This note records why raven-python stores its KEGG-derived relational tables as
gzipped TSV, and what other options we deliberately deferred. It applies to
the maintainer-built KEGG artefacts described in PLAN.md §2.3b — the ko_reaction,
organism_gene_ko, KO-name, and reaction-flag tables.
The reference GEM itself is stored as gzipped RAVEN/cobra YAML
(reference_model.yml.gz) — RAVEN-native and MATLAB-readable, gzipped to match the
tables (the YAML I/O transparently gzips on a .gz suffix). On the real KEGG dump
this is ~1.1 MB (vs ~30 MB as SBML) for the full 12k-reaction gene-free model.
End users do not build any of this: the published artefacts are fetched and cached
under ~/.cache/raven-python/data/kegg-<version>/ by ensure_data (see
raven_python.data), mirroring how binaries are provisioned.
- Small tables (
ko_reaction,ko_names,rxn_flags): gzipped TSV (.tsv.gz). Each is well under 1 MB, so compression choice is irrelevant; gzip keeps them MATLAB-native and dependency-free. - The large
organism_gene_kotable: xz-compressed TSV (organism_gene_ko.tsv.xz), with rows sorted by(organism, gene).
Why the large table differs. It carries KEGG's ~9M gene↔KO associations and dominates the artefact set (≈78 MB as unsorted gzipped TSV). Two cheap, stdlib-only changes cut that to ≈27 MB (2.9×):
- Sort by
(organism, gene)before writing.

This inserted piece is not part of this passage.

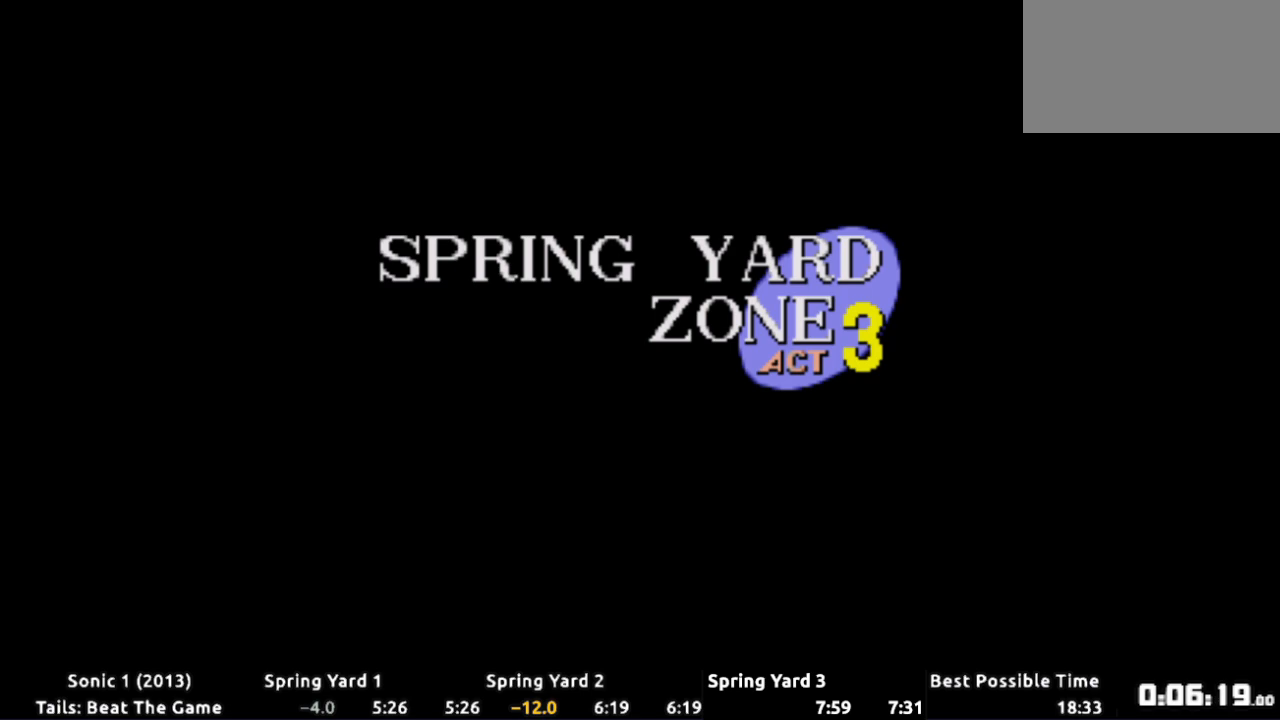
{"buttons": [], "events": []}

Gene IDs from one organism share long common prefixes (locus tags, numeric runs); sorting makes them adjacent so the compressor can fold them. This alone takes 78 → 48 MB and happens to match the by-organism query pattern inget_kegg_model_for_organism. The sort is an external merge sort bounded tochunk_rowsin memory (seestream_organism_gene_ko), so it stays scalable. - xz instead of gzip (Python stdlib
lzma). Its larger dictionary captures cross-row redundancy gzip's 32 KB window misses: sorted + xz reaches ≈27 MB.
- pandas reads/writes both with zero extra dependencies — compression is
inferred from the
.gz/.xzsuffix;lzmaandgzipare both stdlib, so this works natively on Windows, macOS, and Linux with no external binary. - MATLAB caveat:
readtablereads gzipped TSV after agunzip, but MATLAB has no built-in xz decompressor. The small tables stay MATLAB-native; the large table needs an externalunxz(or Java/7-Zip) beforereadtableon the MATLAB side. The xz file is raven-python's (Python) primary artefact; this trades a little MATLAB convenience on the one big file for a ~3× size cut.
| Format | Python cost | MATLAB cost | Notes |
|---|---|---|---|
| Gzipped TSV ✅ | none (stdlib/pandas) | none (readtable) |
Universal, text, types re-specified on read. Chosen. |
| Parquet | pyarrow or fastparquet (~40–60 MB wheel) as a raven-python[kegg] extra |
needs ≥ R2019a (parquetread, native) |
Smaller, faster, typed, columnar. Win mainly at scale / repeated random access. |
| SQLite | none (stdlib sqlite3) |
needs Database Toolbox | Rejected: the MATLAB-side toolbox requirement breaks the "same files, both languages, no extra deps" goal. |
Reconsider Parquet (or SQLite) if any of these become true:
- The
organism_gene_kotable grows large enough that load time (not just size — the sort+xz change above already addresses on-disk size) becomes a real bottleneck. The remaining inefficiency is that building one species' model still loads all ~9M rows; sorted order makes asearchsorted/row-group by-organism read the natural next step before reaching for Parquet. - We start doing repeated random-access / columnar reads rather than a single load-once-per-run pattern.
- A typed, self-describing schema becomes valuable (TSV loses dtypes; they are re-specified on read).
If revisited, prefer Parquet over SQLite (no MATLAB toolbox dependency; MATLAB
reads Parquet natively from R2019a). It could be offered as an optional
raven-python[kegg] extra (pyarrow) alongside the TSV default, rather than replacing
it — keeping the dependency-free path intact for users who don't opt in.